In our fourth installment of Beyond the Brink: The Impact of California’s Broken Child Care System, we hear from family child care provider Librado Torres of Los Angeles. Librado is one of many child care providers who keep California’s children learning, often time coming at her own expense. Read more below:
My children learn their ABCs, colors and numbers. I create lesson plans and make assessments for each child so that I can measure their growth. One recently skipped kindergarten and went straight into first grade because he knew all the basics.
Every single child in my care gets personal attention to make sure each one has a chance to persevere. I wear several hats as a child care provider. I’m the chef, environmental service worker, counselor, nurse and teacher. I should get five salaries for all the hats I wear, not poverty wages, that don’t even amount to the state minimum wage.

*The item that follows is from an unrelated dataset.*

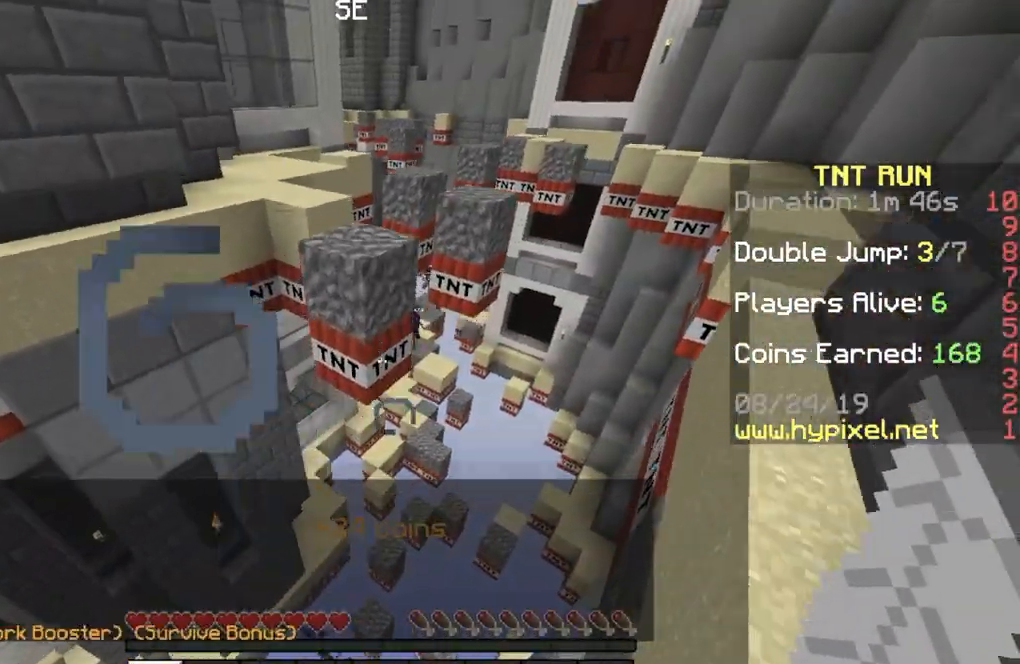
{"keys": ["a", "w"], "events": [[400, "a", "down"]]}
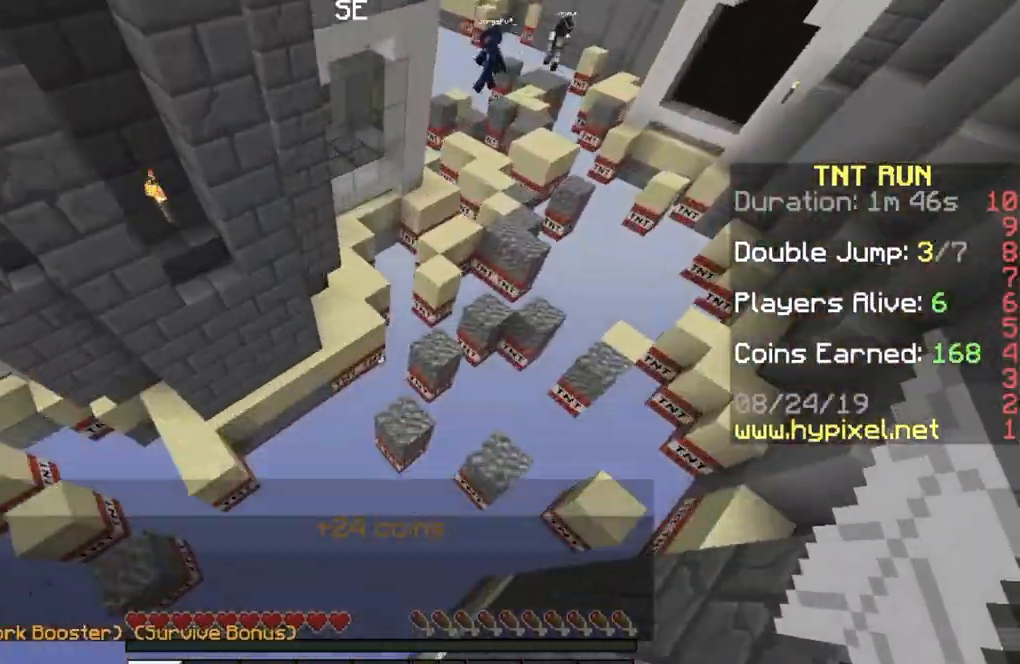
{"keys": [], "events": [[100, "a", "up"], [166, "w", "up"]]}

I never eat out so I can buy new books for the kids. I spend hours every month trying to figure out how to afford to pay an assistant, maintain a nice child care environment and still have money left over for safe cleaning supplies. When a good workshop comes along to help expand my knowledge to better serve my kids, I often can’t afford it. And I have no retirement plan because all my income goes straight to pay the water and electricity bills, internet and rent.

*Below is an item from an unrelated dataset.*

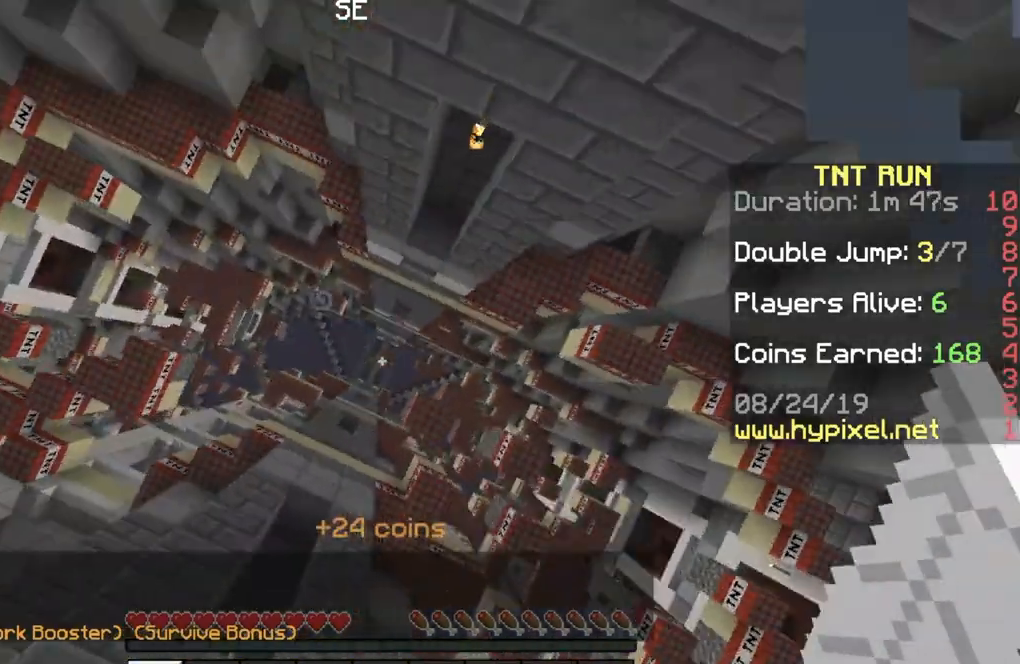
{"keys": [], "events": [[33, "a", "down"], [67, "s", "down"], [267, "s", "up"], [434, "a", "up"]]}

My parents struggle financially as much as I do. They are garment workers, fast food workers, cleaners, food packagers—all minimum wage jobs. Nearly their whole paycheck goes to cover their child care costs. I know one young single mom who was on a waiting list for affordable child care for years. What are her options?

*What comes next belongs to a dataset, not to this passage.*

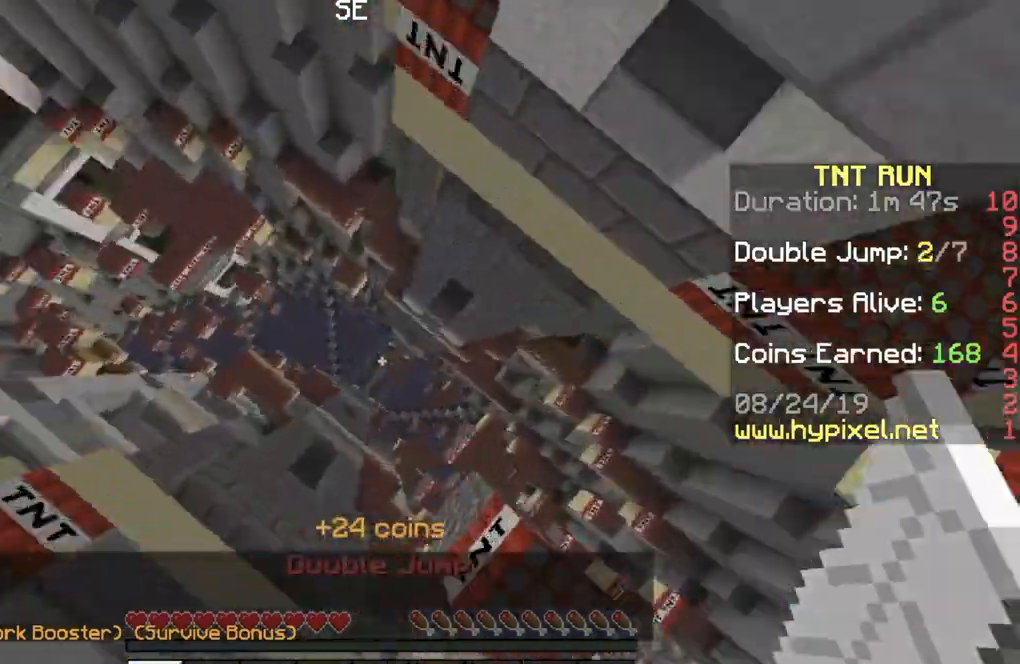
{"keys": [], "events": []}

We live in the 21st century and instead of getting better, it seems like things are getting worse. I worry most about retirement. I don’t want to work until I die. Even if I could save a tiny bit each month, it would never be enough. I previously worked at a family owned restaurant so I had some money put into a retirement plan. I recently learned that even with that careful savings, combined with what I’ve paid into Social Security, will only bring me $465 a month. That’s not even enough for rent at today’s prices, let alone what they’ll be then. I feel like the work we do in this profession is priceless. I’ve dedicated my life to kids and families—but at the expense of my own family and future.
I want to be part of the efforts to bring California’s child care system into the 21st Century. That’s why I’m telling Sacramento to give me a strong voice in my industry.